Update author information in Dataset_Gen.py

linwhitehat · web-flow · commit 2e4100b54e85 · 2025-09-19T11:32:05.000+08:00
diff --git a/Dataset_Gen.py b/Dataset_Gen.py
@@ -0,0 +1,187 @@
+#!/usr/bin/python3
+# -*- coding:utf-8 -*-
+# @author:         lxj
+# @description:    A unified script to generate the NETD (Dynamic Non-I.I.D. 
+#                  Encrypted Traffic Dataset) based on the ISCX-VPN dataset.
+#                  This script implements both Proportional Bias (for NETD-1, NETD-2)
+#                  and Compositional Bias (for NETD-3, NETD-4) strategies as
+#                  described in the paper "Respond to Change with Constancy...".
+
+import os
+import random
+import shutil
+import math
+
+def create_proportional_bias_dataset(base_path: str, output_path: str, dominant_ratio: int):
+    """
+    Constructs an O.O.D. dataset by creating a proportional bias between a randomly
+    selected "dominant" application and other "minor" applications within each service class.
+
+    This method is used for generating NETD-1 and NETD-2.
+
+    Args:
+        base_path (str): The path to the source ISCX-VPN dataset, containing service class folders.
+        output_path (str): The path where the generated dataset will be saved.
+        dominant_ratio (int): The ratio of dominant to minor samples. For a 1:3 dominant-to-minor
+                               sample count, this value should be 3. For 3:1, it should be 1/3.
+    """
+    print(f"--- Creating Proportional Bias Dataset at {output_path} ---")
+    
+    # Total samples to draw for the training set's dominant component
+    total_train_dominant_samples = 400
+    # Samples to draw for the test set (fixed 1:1 ratio)
+    total_test_samples = 100
+
+    service_labels = [d for d in os.listdir(base_path) if os.path.isdir(os.path.join(base_path, d))]
+
+    for label in service_labels:
+        print(f"Processing service class: {label}...")
+        label_path = os.path.join(base_path, label)
+        applications = [app for app in os.listdir(label_path) if os.path.isdir(os.path.join(label_path, app))]
+
+        if not applications:
+            continue
+
+        dominant_app = random.choice(applications)
+        minor_apps = [app for app in applications if app != dominant_app]
+
+        # Aggregate all file paths for dominant and minor applications
+        dominant_files = [os.path.join(root, file) for root, _, files in os.walk(os.path.join(label_path, dominant_app)) for file in files]
+        minor_files = [os.path.join(root, file) for app in minor_apps for root, _, files in os.walk(os.path.join(label_path, app)) for file in files]
+
+        # Handle cases with only one application or insufficient minor files
+        if len(applications) == 1:
+            minor_files = dominant_files.copy()
+
+        if not minor_files:
+            print(f"Warning: No minor files for label {label}. Using dominant files as minor.")
+            minor_files = dominant_files.copy()
+
+        # --- Sample for Training Set ---
+        train_dominant_samples = random.sample(dominant_files, min(total_train_dominant_samples, len(dominant_files)))
+        
+        num_minor_samples = int(total_train_dominant_samples / dominant_ratio)
+        train_minor_samples = random.sample(minor_files, min(num_minor_samples, len(minor_files)))

Dataset content

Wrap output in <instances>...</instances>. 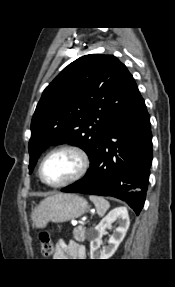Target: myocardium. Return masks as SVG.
Returning a JSON list of instances; mask_svg holds the SVG:
<instances>
[{
  "label": "myocardium",
  "instance_id": "1",
  "mask_svg": "<svg viewBox=\"0 0 175 287\" xmlns=\"http://www.w3.org/2000/svg\"><path fill=\"white\" fill-rule=\"evenodd\" d=\"M61 151H70L72 153H74L80 162L79 165V169L77 170V172L70 177L69 179L61 182V183H57V184H51L49 182H47L44 179L43 176V167L45 162L47 161V159L52 156L53 154L57 153V152H61ZM90 167V158L89 155L87 154V152L75 145H61L58 147H55L53 149H51L41 160L40 165H39V169H38V173H39V178L40 180L48 187H52V188H61L67 185H70L74 182H77L78 180H80L81 178H83L85 176V174L87 173V171L89 170Z\"/></svg>",
  "mask_w": 175,
  "mask_h": 287
}]
</instances>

Directions for this task
Summarize the Dataset_Gen.py commit above in two sentences.

Expected answer
This commit, titled as an update to the author information in Dataset_Gen.py, holds a script that builds the NETD (Dynamic Non-I.I.D. Encrypted Traffic Dataset) from the ISCX-VPN dataset, using proportional bias for NETD-1 and NETD-2 and compositional bias for NETD-3 and NETD-4. Its proportional-bias function picks a random "dominant" application in each service class, treats the others as "minor," and samples up to 400 dominant training files plus a number of minor files set by the dominant_ratio argument.